Employers often include a large list of needs and wants (ingredients) for a potential employee but they often hire people who may only have the minimum job requirements if they feel the person will learn and be a good fit with the team. Here are some ideas on how to approach the “recipe” of a job posting that will help you effectively prepare cover letters and resumes.
Read the job description and follow directions
We often skim over a recipe when we’re cooking and miss crucial steps and even essential ingredients and then need to reread recipes several times to really get an idea of how to proceed. It’s exactly the same with job postings, except that you only get one chance to make that first impression. Be sure to take your time, read a job posting multiple times and be absolutely sure of what the employer is looking for before you start preparing your plan of action in applying for the position. Follow the employer’s directions exactly on how to apply and include whatever information they request.
Posting dates and expiry dates
Apply for a position as soon as you see it. Employers often review resumes as soon as they come in, or go through older resumes they have on file. Once employers find a suitable number of candidates to interview, they may stop reviewing resumes, even if the posting hasn’t yet expired. Again, apply as soon as the job is posted to have the very best chance. Sign up on employment sites to have new job postings sent directly to your email inbox.
We’re looking for someone who…
All things being equal, an employer will hire someone who is the best “fit” unless they abide by a diversity mandate that requires they hire candidates that meet certain requirements. They will describe their work environment and what personality types, attributes and attitudes they welcome in their environment. Show them how you fit with specific examples of what makes you “fun-loving, energetic and creative”, instead of just telling them you are.
Job description / job duties / your responsibilities
These are the tasks you will have to do on the job and often list the most important job duties in the top three spots on the list. Read through them carefully and highlight the actions words used to describe each job duty and then make a list of the experiences you have that match what the new employer needs.
This section requests what minimum qualifications an employer needs from a candidate. Certainly, some qualifications may be set, such as, perhaps, certain educational certifications. However, many people are flexible and do hire people who may not have quite what they list. If they’re asking for three years, and you have only two, apply anyway. Check phrases or words like “must-have” or “preferred”, “asset”, to see whether there may be some flexibility.
Think in terms of showing proof of the skills you’ve used in the past by giving specific examples of when and where you used certain skills. Instead of saying, “Yes, I have customer service skills”, try saying “During my time at ABC Company, I handled over 80 customers a day with a 100% client satisfaction rating.”
Must be a team player and also work independently
Employers want to know that you will contribute to and support the team in its mission and values while at the same time be able to follow through with tasks that are assigned to you, or for which you must take initiative. Again, show how you contribute as a team member and give examples of working independently.

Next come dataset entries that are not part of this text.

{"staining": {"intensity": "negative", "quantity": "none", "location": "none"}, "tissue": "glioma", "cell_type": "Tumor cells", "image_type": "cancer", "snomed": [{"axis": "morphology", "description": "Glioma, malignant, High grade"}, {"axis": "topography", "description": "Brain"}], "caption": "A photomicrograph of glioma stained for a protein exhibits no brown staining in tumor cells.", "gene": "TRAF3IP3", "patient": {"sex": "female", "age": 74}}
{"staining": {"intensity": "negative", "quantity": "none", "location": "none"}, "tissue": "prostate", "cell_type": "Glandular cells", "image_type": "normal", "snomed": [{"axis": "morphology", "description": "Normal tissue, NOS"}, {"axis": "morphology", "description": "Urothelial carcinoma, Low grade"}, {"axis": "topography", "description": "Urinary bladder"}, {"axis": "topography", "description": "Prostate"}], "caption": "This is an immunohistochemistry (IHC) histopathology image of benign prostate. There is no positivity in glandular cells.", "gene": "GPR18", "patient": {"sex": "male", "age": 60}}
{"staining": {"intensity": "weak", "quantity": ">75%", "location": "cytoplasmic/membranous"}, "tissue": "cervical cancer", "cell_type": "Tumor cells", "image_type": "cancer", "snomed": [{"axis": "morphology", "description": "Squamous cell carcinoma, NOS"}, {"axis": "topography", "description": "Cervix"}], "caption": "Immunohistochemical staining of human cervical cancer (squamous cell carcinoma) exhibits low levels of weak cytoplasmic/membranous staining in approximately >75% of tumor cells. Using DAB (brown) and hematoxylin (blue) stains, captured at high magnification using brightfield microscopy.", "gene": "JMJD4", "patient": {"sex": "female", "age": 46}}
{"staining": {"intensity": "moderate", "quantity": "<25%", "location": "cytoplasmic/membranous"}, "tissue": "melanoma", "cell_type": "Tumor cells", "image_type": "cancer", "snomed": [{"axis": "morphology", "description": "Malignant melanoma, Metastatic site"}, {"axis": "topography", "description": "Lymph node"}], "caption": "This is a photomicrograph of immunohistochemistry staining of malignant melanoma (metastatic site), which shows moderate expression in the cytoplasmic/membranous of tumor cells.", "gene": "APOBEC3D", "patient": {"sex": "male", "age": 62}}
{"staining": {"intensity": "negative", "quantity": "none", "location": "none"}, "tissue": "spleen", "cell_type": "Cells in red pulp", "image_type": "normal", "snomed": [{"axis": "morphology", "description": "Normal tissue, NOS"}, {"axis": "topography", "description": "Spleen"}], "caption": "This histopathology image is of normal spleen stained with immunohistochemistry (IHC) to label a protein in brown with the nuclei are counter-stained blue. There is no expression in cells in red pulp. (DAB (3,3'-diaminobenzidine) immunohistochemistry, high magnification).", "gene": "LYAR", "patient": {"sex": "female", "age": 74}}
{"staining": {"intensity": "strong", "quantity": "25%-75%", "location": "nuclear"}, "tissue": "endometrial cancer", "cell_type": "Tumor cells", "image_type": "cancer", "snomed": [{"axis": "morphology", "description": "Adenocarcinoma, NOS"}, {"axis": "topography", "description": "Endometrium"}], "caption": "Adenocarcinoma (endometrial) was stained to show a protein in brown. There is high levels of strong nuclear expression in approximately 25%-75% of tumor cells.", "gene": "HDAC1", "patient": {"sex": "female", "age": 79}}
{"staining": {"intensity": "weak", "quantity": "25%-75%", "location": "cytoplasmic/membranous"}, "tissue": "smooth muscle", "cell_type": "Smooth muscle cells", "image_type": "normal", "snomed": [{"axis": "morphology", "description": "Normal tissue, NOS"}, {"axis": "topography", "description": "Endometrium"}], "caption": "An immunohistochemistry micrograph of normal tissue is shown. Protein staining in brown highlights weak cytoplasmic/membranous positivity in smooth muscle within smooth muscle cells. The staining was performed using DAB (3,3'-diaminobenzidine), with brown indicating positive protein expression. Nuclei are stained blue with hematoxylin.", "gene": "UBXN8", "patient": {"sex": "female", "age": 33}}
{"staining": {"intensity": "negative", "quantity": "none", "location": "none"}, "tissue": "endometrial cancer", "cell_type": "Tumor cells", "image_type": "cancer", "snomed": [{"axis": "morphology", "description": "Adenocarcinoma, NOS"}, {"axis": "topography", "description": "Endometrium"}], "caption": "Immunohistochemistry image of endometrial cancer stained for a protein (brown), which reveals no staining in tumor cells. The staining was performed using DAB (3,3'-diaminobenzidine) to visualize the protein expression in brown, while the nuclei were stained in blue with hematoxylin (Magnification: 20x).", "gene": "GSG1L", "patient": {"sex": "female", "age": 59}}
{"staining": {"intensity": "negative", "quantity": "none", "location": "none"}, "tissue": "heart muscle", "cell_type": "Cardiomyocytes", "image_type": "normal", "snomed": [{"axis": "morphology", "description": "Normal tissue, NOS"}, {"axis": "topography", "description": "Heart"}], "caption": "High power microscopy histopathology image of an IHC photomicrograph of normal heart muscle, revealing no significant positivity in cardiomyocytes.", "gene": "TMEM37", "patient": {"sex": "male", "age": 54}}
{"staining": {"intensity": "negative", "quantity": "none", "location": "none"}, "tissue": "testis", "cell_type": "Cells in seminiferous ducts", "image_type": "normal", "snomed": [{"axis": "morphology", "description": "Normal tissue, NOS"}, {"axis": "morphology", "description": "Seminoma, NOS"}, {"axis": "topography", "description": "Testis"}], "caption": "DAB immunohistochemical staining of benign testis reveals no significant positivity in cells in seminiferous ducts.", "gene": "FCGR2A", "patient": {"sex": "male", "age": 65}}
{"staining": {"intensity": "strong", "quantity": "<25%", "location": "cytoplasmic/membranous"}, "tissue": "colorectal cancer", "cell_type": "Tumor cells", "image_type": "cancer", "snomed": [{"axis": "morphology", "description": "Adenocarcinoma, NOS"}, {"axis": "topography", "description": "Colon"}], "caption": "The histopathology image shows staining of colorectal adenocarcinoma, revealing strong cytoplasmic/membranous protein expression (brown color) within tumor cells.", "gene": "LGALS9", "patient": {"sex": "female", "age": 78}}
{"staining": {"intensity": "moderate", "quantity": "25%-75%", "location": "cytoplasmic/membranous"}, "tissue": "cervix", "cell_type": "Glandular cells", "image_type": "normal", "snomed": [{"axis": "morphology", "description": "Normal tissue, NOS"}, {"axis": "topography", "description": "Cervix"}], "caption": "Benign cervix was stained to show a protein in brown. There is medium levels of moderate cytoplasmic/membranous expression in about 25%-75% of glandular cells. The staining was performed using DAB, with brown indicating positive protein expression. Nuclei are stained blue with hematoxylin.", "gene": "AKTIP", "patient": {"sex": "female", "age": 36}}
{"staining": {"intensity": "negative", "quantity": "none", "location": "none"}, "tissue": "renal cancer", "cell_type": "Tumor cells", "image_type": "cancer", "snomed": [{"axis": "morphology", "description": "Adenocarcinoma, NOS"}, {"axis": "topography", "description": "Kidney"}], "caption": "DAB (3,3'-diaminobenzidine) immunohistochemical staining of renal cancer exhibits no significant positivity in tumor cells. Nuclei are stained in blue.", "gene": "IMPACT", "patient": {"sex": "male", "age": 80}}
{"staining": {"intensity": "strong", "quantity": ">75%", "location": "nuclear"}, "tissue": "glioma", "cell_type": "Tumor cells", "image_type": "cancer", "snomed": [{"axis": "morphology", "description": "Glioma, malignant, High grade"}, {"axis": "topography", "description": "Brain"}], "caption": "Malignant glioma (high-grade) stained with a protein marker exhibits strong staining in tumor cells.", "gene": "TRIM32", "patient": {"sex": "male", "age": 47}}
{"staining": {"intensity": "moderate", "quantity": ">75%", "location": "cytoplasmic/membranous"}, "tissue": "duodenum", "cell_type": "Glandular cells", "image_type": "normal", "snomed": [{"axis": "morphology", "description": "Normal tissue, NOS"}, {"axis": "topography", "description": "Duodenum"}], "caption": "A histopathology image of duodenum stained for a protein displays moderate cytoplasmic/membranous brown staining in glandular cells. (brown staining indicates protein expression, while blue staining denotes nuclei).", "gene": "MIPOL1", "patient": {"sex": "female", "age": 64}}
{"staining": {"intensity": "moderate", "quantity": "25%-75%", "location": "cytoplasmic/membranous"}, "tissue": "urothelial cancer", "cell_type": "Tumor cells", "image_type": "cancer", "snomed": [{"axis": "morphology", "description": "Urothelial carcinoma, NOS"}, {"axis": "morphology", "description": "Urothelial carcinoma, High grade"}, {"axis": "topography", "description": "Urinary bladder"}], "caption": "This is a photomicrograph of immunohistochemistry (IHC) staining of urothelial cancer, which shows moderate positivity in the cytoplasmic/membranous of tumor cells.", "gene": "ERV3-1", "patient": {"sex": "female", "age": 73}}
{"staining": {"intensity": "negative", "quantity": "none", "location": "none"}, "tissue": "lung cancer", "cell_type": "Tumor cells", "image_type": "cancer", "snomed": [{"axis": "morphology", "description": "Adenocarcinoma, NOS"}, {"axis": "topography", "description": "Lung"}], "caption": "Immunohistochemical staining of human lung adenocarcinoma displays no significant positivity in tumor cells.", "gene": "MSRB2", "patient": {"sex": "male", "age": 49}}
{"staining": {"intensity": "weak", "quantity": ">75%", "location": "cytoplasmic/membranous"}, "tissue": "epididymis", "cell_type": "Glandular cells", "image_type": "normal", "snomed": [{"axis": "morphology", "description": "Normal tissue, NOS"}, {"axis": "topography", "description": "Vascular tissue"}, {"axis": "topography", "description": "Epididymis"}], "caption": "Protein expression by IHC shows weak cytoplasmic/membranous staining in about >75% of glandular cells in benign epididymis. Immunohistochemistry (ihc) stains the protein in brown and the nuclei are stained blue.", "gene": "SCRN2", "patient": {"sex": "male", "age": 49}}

Every employer hopes to attract reliable, competent, friendly and professional staff. If the candidate doesn’t quite have all of the necessary skills or experience, the employer may be willing to hire a person because they believe that the candidate will fit in well and easily learn what is needed to accomplish the job successfully. By carefully reading a job posting, you will know which ingredients an employer insists on having, what might be negotiable and what other ingredients you can offer that will make up the ideal recipe for a wonderful new employee. You may even be able to throw in a bit of spice!